The Collaborative process occurs entirely outside the court system. There is no reliance on courthouses, judges, juries, or public filing of documents. There is no need for depositions, mediations, or other in-person proceedings. Instead, the parties and their counsel agree to the exchange of needed information and meet informally to discuss their real needs and interests and to brainstorm over ways to resolve their dispute. The end result is a settlement agreement that is truly “owned” by all parties because they have been instrumental in reaching that agreement. Typically, the entire process takes a mere fraction of the time or expense of a court proceeding.

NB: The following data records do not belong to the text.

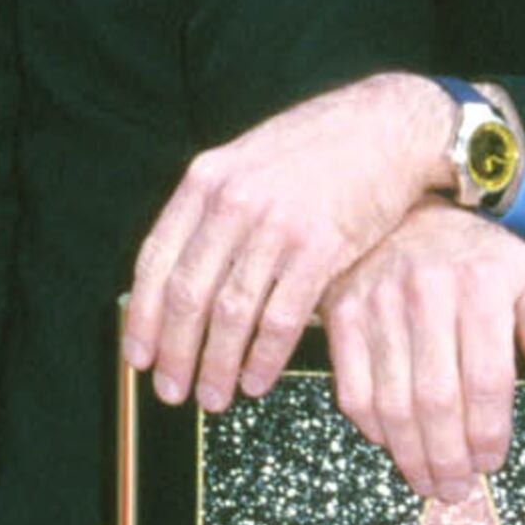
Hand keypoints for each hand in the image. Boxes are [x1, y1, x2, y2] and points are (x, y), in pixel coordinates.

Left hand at [124, 74, 447, 411]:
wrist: (386, 127)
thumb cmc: (316, 150)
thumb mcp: (246, 162)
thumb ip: (212, 209)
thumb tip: (178, 277)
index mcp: (205, 180)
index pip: (155, 260)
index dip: (142, 317)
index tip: (138, 356)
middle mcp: (233, 202)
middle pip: (187, 294)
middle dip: (174, 353)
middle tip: (170, 391)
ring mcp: (276, 225)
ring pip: (230, 314)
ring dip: (216, 365)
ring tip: (212, 397)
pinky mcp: (320, 248)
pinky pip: (280, 318)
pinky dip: (264, 358)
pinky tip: (256, 381)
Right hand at [320, 204, 524, 500]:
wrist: (406, 212)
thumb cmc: (474, 255)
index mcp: (482, 286)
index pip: (488, 378)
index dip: (490, 432)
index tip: (492, 462)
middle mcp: (428, 294)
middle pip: (437, 400)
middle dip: (448, 458)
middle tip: (457, 490)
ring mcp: (379, 305)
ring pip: (393, 403)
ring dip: (410, 455)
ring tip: (427, 482)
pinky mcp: (343, 314)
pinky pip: (353, 388)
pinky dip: (371, 427)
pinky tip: (391, 445)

Ordinarily, these meetings take place in person. However, during the current crisis, there is no reason they cannot occur online. Using Zoom or similar online meeting platforms, each party and each attorney can be in a separate space, maintaining appropriate “social distance” while still being together to resolve their dispute. The health benefit of staying in place to stop or slow the spread of a global pandemic does not have to mean that we stop or slow the pace of resolving disputes.
Even when the crisis passes and in-person meetings become more frequent, using the Collaborative process would avoid any of the delays that seem inevitable once the courts are fully open for business. Collaborative would also allow all parties greater flexibility to manage their schedules and meet online to continue moving towards a resolution whatever the “new normal” turns out to be.
So, whether in the midst of COVID-19 or on the other side of “flattening the curve,” the Collaborative approach to dispute resolution could literally proceed as though the crisis had never occurred.